Almost 100 years ago, Carter G. Woodson called upon Black intellectuals, not only to defend their integrity and examine the values of their contributions to America, but also, to put an end to the lies that were being perpetuated by the self-declared scholars, historians and pseudo-scientists, who began their degrading and humiliating attack on Africa and the Africans. These anti-African groups went to describe Africa as the “Dark Continent,” full of savage tribes and devoid of any attributes of civilization before the coming of Europeans. Writing and lecturing, in the tradition of Thomas Jefferson, they made every effort to justify the inferior social economic and political positions America assigned to Black citizens. Woodson saw that the celebration of Black History Month may help to educate both whites and blacks about the Black contribution to America and the world and thus may help to enhance efforts to improve race relations at home. He also saw that by demonstrating to the world that Africa and people of African descent have and continue to contribute to the advancement of world civilization, he would regain a respectful place for Africa in the world community.
Since 1926, we have been celebrating Black History Month every February by examining Black struggles against slavery, social injustice and for equality. Every year in February we review direct and indirect contributions of Blacks to our nation and the world without sufficient efforts to examining the African people’s contribution to Western civilization. Woodson believed then, as I do today, that Africa is the great genealogical tree while African-Americans and all Africans in Diaspora are the branches of that great tree. To appreciate the branch but not the tree is to negate the very purpose of the celebration. It is impossible to have lasting respect for the people of African origin, if we don’t have respect for Africa and for the African’s contribution to our world. For the sake of empowering our children and ourselves, I appeal to African and Black scholars to start discussing objectively the African contribution to philosophy, science, art and religion, if not 365 days a year, at least during Black History Month. Let us be proud of our accomplishments, and equally proud of our African root.

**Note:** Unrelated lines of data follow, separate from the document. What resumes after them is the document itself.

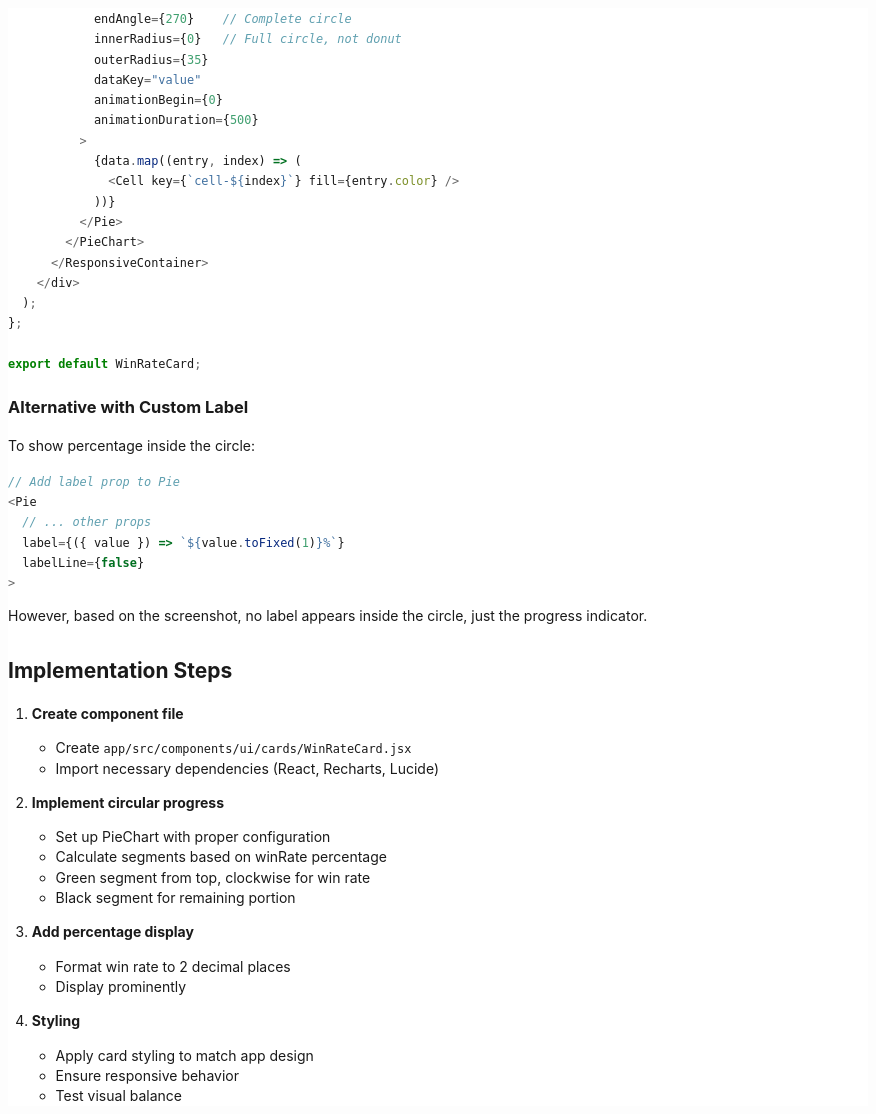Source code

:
 ```javascript
            endAngle={270}    // Complete circle
            innerRadius={0}   // Full circle, not donut
            outerRadius={35}
            dataKey="value"
            animationBegin={0}
            animationDuration={500}
          >
            {data.map((entry, index) => (
              <Cell key={`cell-${index}`} fill={entry.color} />
            ))}
          </Pie>
        </PieChart>
      </ResponsiveContainer>
    </div>
  );
};

export default WinRateCard;
```

### Alternative with Custom Label

To show percentage inside the circle:

```javascript
// Add label prop to Pie
<Pie
  // ... other props
  label={({ value }) => `${value.toFixed(1)}%`}
  labelLine={false}
>
```

However, based on the screenshot, no label appears inside the circle, just the progress indicator.

## Implementation Steps

1. **Create component file**
   - Create `app/src/components/ui/cards/WinRateCard.jsx`
   - Import necessary dependencies (React, Recharts, Lucide)

2. **Implement circular progress**
   - Set up PieChart with proper configuration
   - Calculate segments based on winRate percentage
   - Green segment from top, clockwise for win rate
   - Black segment for remaining portion

3. **Add percentage display**
   - Format win rate to 2 decimal places
   - Display prominently

4. **Styling**
   - Apply card styling to match app design
   - Ensure responsive behavior
   - Test visual balance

It is one of the paradoxes of history that pre-colonial Africa’s contribution to our world is either distorted or remains hidden from most of us and our children. For years, the western world presented Africa as the continent where diamonds and ivory was sought for Europe and slaves for America, but not, as a continent of advanced civilization and culture. Today, we speak of Africa in terms of poverty, famine, war, genocide, political unrest and disease without examining the root causes of such horrific situations and events throughout the continent.
If truth is to be told about pre-colonial African’s contribution to our civilization, we have to begin with positive deconstruction of western history as we know it today. Without such deconstruction, the reconstruction of a fair, just and balanced history that will include African contribution to western civilization would be difficult, if not impossible.
There has been a deliberate and systematic destruction of African cultures and the records that speak to African civilization. This destruction started with the first invaders of Africa and every invader thereafter. Missionaries and colonizers did Africa more harm than good. Today, despite all the growing evidences to the contrary, the denial of Africa’s contributions to world civilization continues to persist at the highest social and academic levels. Most western scholars are still bent on negating Africa’s contribution to the study of science; mathematics; medicine; arts; laws and religion. A brief examination of our literature on Africa and Africans will shed some light why and how this was done.
To justify slavery and the dehumanization of slaves, Thomas Jefferson, who owned more than 200 slaves, set the wheels of racism in motion. Formulating the first racist theory in North America, he wrote: “blacks are inferior to whites in the endowment of both body and mind” and therefore incapable of creating civilization. Our Supreme Court, consistent with Jefferson’s theory, established not only “Separate but Equal” doctrine, but treated African-Americans as “three fifth” of a person. Even though “Separate but Equal” doctrine was overturned by “Brown decision” in 1954, the struggle for justice and equality continues.
Anyone who is born, raised and educated in the United States most likely obtained and internalized negative information about Africa and the people of African origin. John F. Kennedy confirmed this assertion when he wrote: “until very recently, for most Americans, Africa was trader horn, Tarzan, and tom-tom drums. We are only now beginning to discover that Africa unlike our comic strip stereotypes is a land of rich variety of noble and ancient culture and of vital and gifted people.” Such vital information about Africa and the African people is not recorded in our history books nor included in our school curriculum.
To repair the damage done to the continent, Black, African and Euro-American scholars must begin to look at Africa and its contribution to our world with socially, politically, culturally and spiritually librated minds and attitudes. Taking such reconstructive steps will have positive and lasting impact on our efforts to create shared vision world-wide. It will empower all learners, especially, students of color who are struggling to fit-in in a less welcoming environment. If we fail to take such positive steps, our children and grandchildren will not have the heart to forgive us.
Dr. Alem Asres is director of college diversity and affirmative action at Northeast Wisconsin Technical College.